Description of the task:
Nothing but the lines from the one containing "Sealey Spares" through the one containing "Tuesday 28 July 2015", both included, should be given again, each exactly as written below.

Records drawn from a dataset:
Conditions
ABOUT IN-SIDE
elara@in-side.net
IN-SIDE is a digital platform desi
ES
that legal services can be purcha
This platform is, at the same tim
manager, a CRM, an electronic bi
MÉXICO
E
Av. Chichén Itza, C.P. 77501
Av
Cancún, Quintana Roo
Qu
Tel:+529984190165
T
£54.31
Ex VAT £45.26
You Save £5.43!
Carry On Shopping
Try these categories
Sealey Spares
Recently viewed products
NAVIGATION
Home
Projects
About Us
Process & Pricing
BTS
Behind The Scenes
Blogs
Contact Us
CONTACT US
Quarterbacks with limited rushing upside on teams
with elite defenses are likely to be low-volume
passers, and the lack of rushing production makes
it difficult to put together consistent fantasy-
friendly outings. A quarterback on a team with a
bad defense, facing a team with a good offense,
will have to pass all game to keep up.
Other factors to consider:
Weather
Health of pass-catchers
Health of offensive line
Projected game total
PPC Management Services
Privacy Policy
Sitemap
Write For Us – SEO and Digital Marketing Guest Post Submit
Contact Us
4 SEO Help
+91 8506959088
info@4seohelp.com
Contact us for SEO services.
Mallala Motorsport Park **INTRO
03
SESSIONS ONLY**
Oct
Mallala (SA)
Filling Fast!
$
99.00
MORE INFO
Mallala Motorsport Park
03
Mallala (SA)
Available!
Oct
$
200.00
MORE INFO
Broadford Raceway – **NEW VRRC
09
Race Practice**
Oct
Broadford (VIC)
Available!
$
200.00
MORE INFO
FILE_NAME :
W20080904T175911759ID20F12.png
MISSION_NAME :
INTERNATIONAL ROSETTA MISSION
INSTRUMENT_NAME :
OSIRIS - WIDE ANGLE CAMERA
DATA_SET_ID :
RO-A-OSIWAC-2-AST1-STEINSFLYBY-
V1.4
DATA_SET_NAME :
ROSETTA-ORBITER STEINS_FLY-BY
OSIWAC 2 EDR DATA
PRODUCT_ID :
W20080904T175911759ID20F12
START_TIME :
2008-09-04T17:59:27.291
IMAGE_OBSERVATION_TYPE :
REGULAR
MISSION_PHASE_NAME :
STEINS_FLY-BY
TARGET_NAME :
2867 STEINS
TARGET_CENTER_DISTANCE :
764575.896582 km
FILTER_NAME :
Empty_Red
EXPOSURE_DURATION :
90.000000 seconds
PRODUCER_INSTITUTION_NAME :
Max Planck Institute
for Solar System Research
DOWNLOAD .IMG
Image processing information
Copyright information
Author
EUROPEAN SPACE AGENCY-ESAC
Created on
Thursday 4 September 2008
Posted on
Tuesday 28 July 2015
--
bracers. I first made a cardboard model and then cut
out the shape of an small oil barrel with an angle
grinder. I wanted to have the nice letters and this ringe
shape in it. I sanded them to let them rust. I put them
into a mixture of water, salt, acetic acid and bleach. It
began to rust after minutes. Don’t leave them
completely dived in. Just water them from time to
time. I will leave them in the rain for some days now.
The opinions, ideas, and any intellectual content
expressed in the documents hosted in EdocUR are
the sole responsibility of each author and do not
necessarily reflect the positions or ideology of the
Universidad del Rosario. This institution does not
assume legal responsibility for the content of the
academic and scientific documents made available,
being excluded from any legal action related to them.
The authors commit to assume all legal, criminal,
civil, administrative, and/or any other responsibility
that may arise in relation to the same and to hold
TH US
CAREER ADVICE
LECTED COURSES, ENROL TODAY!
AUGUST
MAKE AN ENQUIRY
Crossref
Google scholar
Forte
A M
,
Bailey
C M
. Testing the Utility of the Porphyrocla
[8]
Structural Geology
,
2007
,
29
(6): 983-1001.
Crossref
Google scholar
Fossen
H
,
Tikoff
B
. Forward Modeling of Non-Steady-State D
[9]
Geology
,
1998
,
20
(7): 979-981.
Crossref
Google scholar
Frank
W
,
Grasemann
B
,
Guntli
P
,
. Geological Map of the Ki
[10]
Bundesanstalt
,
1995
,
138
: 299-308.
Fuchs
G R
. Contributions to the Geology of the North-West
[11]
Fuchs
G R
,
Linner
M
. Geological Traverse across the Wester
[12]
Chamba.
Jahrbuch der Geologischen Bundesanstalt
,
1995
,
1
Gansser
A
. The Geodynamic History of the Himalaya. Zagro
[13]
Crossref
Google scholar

Result:
Sealey Spares
Recently viewed products
NAVIGATION
Home
Projects
About Us
Process & Pricing
BTS
Behind The Scenes
Blogs
Contact Us
CONTACT US
Quarterbacks with limited rushing upside on teams
with elite defenses are likely to be low-volume
passers, and the lack of rushing production makes
it difficult to put together consistent fantasy-
friendly outings. A quarterback on a team with a
bad defense, facing a team with a good offense,
will have to pass all game to keep up.
Other factors to consider:
Weather
Health of pass-catchers
Health of offensive line
Projected game total
PPC Management Services
Privacy Policy
Sitemap
Write For Us – SEO and Digital Marketing Guest Post Submit
Contact Us
4 SEO Help
+91 8506959088
info@4seohelp.com
Contact us for SEO services.
Mallala Motorsport Park **INTRO
03
SESSIONS ONLY**
Oct
Mallala (SA)
Filling Fast!
$
99.00
MORE INFO
Mallala Motorsport Park
03
Mallala (SA)
Available!
Oct
$
200.00
MORE INFO
Broadford Raceway – **NEW VRRC
09
Race Practice**
Oct
Broadford (VIC)
Available!
$
200.00
MORE INFO
FILE_NAME :
W20080904T175911759ID20F12.png
MISSION_NAME :
INTERNATIONAL ROSETTA MISSION
INSTRUMENT_NAME :
OSIRIS - WIDE ANGLE CAMERA
DATA_SET_ID :
RO-A-OSIWAC-2-AST1-STEINSFLYBY-
V1.4
DATA_SET_NAME :
ROSETTA-ORBITER STEINS_FLY-BY
OSIWAC 2 EDR DATA
PRODUCT_ID :
W20080904T175911759ID20F12
START_TIME :
2008-09-04T17:59:27.291
IMAGE_OBSERVATION_TYPE :
REGULAR
MISSION_PHASE_NAME :
STEINS_FLY-BY
TARGET_NAME :
2867 STEINS
TARGET_CENTER_DISTANCE :
764575.896582 km
FILTER_NAME :
Empty_Red
EXPOSURE_DURATION :
90.000000 seconds
PRODUCER_INSTITUTION_NAME :
Max Planck Institute
for Solar System Research
DOWNLOAD .IMG
Image processing information
Copyright information
Author
EUROPEAN SPACE AGENCY-ESAC
Created on
Thursday 4 September 2008
Posted on
Tuesday 28 July 2015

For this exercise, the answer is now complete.